Bond prices have weakened as a growing number of investors expect higher yields, despite 28 April comments by U.S. Federal Reserve chair Jerome Powell that the Fed has no plans to throttle back its monthly rate of bond purchases.
“It is not time yet,” he said in comments quoted by the Financial Times. “Economic activity and hiring have just recently picked up. It will take some time before we see substantial further progress.”
The Fed has vowed to hold interest rates steady near zero through 2023.
However, reaffirming our forecast, eurodollar futures – a barometer of expectations around interest-rate changes – hint that investors foresee central banks raising rates early in 2023, with at least two additional hikes before April 2024.
Powell’s words sparked a brief rally that quickly faded.
The continuing price slide indicates that the Fed will struggle to keep interest rates low as the world’s economy recovers and prices for goods and services rise, many analysts contend.
With the U.S. economy growing faster than 6 percent, investors are questioning the wisdom of parking their money in bonds with low, fixed yields.

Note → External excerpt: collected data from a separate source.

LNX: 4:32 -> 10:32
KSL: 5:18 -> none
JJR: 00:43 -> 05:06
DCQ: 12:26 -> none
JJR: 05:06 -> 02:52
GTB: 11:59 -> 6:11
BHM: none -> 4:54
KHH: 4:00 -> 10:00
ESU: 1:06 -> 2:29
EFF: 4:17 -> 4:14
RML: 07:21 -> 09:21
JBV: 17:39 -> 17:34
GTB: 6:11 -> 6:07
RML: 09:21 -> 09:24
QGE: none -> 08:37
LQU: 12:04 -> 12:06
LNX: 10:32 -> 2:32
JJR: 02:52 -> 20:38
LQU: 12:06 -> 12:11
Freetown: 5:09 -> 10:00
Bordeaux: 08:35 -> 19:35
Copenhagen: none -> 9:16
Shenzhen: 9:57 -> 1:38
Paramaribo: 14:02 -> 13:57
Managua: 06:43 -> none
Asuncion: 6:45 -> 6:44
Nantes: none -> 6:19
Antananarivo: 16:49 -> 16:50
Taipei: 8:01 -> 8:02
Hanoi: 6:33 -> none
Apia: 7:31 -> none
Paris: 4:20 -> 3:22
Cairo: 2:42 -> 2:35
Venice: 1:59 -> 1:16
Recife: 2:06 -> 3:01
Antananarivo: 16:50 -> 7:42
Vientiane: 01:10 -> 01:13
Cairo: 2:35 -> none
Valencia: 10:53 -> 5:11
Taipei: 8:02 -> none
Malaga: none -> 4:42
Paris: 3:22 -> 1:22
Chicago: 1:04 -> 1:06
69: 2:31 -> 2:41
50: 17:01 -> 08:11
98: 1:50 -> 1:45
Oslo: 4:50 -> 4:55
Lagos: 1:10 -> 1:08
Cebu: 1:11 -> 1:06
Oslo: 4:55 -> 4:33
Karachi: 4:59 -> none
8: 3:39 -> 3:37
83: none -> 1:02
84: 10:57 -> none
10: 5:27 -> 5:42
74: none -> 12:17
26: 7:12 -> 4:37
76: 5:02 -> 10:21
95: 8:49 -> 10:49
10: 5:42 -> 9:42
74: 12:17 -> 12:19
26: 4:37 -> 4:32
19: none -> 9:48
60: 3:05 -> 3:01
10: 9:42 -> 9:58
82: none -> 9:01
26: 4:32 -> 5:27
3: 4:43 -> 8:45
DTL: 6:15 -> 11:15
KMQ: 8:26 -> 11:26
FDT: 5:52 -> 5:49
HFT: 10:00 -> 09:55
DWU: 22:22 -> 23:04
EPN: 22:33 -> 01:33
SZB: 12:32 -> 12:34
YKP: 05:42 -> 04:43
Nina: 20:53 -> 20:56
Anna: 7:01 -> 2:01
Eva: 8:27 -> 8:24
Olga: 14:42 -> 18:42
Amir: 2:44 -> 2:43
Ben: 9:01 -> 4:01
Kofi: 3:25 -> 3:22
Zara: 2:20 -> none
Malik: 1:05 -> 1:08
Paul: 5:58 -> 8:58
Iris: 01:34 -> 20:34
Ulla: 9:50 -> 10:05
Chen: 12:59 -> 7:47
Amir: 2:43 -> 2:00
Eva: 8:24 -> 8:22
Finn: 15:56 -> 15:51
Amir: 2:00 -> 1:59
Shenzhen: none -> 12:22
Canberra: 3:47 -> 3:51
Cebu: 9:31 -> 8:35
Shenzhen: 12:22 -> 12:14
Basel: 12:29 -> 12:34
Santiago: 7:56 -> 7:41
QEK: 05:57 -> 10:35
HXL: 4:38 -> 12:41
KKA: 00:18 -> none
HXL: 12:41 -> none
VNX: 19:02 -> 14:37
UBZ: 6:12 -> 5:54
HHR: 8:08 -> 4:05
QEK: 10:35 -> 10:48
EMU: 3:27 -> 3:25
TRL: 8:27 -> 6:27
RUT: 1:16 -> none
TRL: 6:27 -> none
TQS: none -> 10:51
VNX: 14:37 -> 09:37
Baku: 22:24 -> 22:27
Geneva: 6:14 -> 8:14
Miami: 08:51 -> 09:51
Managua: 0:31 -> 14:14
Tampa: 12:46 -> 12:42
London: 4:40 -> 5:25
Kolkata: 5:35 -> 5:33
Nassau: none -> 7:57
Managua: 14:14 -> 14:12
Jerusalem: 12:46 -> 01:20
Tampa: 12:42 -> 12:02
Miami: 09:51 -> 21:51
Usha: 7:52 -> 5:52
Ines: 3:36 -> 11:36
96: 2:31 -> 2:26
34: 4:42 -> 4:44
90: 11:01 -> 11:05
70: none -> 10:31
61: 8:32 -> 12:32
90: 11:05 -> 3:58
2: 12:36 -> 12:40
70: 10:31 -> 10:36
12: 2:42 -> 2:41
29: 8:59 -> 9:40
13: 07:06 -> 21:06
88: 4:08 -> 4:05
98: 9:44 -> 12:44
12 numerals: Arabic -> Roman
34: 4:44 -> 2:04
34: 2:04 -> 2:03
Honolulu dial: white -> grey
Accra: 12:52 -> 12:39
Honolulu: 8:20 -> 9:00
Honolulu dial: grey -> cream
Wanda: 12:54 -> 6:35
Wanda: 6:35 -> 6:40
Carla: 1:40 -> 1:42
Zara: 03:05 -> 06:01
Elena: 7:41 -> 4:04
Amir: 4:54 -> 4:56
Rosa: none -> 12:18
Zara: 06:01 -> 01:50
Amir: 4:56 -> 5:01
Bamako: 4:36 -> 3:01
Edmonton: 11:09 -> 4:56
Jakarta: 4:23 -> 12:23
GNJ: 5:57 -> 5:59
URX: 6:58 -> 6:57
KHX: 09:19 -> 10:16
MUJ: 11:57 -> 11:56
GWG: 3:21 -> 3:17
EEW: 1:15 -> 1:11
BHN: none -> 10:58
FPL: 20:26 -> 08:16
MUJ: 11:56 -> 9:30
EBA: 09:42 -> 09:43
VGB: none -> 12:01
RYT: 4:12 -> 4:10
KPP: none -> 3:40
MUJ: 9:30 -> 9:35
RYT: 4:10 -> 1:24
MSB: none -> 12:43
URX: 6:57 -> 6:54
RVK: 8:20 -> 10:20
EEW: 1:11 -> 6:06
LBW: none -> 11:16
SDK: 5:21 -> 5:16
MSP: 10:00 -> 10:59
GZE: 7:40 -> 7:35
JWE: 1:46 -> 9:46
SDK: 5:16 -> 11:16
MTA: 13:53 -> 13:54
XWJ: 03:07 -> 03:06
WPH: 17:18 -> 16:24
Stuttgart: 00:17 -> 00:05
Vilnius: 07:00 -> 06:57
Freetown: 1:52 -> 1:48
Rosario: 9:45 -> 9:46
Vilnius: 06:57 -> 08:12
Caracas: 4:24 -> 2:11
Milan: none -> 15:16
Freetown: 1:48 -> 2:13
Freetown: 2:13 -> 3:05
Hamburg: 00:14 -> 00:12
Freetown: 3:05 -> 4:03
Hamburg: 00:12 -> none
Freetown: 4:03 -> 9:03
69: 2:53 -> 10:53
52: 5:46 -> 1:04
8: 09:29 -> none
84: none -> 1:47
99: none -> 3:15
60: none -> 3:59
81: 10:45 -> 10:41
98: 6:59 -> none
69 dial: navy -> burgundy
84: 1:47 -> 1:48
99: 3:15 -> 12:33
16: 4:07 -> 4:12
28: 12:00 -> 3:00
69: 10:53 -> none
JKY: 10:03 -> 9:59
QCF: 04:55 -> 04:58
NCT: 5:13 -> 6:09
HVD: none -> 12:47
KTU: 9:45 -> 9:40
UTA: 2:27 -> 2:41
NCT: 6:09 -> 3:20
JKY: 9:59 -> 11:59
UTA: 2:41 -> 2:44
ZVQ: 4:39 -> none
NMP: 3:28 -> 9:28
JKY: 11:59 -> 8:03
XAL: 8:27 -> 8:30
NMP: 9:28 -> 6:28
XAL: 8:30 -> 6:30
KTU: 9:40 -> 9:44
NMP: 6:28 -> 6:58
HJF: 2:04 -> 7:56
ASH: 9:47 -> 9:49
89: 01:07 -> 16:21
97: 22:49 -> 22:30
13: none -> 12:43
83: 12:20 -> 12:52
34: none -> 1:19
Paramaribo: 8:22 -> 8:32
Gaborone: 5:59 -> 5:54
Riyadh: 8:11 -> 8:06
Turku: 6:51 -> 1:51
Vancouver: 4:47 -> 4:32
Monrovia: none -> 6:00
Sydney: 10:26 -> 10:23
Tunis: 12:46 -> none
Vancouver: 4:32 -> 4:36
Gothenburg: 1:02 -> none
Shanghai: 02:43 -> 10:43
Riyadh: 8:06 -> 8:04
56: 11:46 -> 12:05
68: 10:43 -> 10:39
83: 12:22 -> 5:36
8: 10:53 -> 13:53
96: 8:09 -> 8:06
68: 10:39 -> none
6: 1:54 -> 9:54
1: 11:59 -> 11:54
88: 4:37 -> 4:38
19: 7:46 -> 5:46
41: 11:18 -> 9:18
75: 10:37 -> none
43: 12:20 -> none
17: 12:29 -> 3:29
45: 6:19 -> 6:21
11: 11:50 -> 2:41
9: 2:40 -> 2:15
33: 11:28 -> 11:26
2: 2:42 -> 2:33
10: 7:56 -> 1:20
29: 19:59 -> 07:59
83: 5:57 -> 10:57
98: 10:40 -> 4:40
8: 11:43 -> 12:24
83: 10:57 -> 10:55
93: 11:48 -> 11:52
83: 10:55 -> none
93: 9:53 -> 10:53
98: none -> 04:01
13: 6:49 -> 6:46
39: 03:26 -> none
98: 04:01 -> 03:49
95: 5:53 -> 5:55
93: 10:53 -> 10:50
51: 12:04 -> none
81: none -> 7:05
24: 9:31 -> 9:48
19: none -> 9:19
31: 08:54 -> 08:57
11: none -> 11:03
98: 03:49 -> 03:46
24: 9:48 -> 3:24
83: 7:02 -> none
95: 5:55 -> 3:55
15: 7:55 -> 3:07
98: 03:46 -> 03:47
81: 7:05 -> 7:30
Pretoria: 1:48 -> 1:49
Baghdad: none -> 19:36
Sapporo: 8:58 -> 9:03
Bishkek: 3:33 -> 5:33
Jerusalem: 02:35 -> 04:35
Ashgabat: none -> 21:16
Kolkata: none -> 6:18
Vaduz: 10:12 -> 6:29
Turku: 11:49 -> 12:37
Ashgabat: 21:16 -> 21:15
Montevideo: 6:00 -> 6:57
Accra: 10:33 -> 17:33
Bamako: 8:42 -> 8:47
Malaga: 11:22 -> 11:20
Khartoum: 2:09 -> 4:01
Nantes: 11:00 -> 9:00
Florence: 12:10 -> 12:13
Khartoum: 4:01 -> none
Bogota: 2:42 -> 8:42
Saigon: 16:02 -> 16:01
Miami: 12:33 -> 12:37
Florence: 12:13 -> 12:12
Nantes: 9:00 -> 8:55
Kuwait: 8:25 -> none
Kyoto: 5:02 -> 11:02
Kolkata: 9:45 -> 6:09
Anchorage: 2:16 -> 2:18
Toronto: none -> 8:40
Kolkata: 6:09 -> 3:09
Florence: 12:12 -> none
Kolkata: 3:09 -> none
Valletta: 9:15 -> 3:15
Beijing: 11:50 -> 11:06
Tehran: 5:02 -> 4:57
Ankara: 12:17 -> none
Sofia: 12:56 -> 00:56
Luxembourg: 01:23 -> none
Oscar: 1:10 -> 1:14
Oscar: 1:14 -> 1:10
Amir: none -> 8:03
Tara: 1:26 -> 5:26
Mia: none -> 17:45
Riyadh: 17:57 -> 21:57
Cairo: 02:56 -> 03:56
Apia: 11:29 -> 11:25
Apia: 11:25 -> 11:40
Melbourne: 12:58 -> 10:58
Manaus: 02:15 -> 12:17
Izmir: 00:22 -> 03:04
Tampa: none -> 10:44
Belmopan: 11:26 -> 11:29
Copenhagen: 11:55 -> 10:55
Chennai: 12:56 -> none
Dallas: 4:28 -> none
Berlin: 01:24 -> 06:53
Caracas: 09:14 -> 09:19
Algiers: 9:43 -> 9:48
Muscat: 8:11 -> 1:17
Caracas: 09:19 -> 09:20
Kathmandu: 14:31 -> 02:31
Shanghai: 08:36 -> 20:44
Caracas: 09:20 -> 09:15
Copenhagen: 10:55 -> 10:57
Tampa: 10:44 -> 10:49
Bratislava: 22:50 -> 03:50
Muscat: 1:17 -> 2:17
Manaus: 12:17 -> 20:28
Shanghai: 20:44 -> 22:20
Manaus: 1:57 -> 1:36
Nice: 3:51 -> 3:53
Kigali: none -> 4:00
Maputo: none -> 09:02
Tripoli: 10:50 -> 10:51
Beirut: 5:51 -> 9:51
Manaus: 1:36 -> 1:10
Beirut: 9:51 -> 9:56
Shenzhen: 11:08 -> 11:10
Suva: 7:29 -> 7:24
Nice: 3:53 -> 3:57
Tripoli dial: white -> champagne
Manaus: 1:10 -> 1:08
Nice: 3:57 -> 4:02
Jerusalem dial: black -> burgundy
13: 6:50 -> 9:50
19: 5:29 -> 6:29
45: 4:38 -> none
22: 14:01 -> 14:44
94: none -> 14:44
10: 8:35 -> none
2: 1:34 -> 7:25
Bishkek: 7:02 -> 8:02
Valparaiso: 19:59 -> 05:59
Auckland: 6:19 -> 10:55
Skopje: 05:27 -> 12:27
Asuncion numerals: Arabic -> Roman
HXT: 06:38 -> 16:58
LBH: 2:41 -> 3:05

“Pressure will start to build around the [Fed’s] June meeting for tapering talk” to get underway, Invesco portfolio manager Noelle Corum told the FT.
“Tapering” is shorthand for the Fed reducing its monthly bond purchases, which will be clearly signaled by the central bank far in advance of any such action to give markets a long lead time to adjust to the Fed’s shrinking presence, Powell and other Fed officials have said repeatedly.
TREND FORECAST: While the Fed has vowed to hold interest rates near zero through 2023, as per Janet Yellen’s warning today of rising inflation, we forecast that as the Biden Bounce economy booms and inflation spikes higher, interest rates may move higher this year.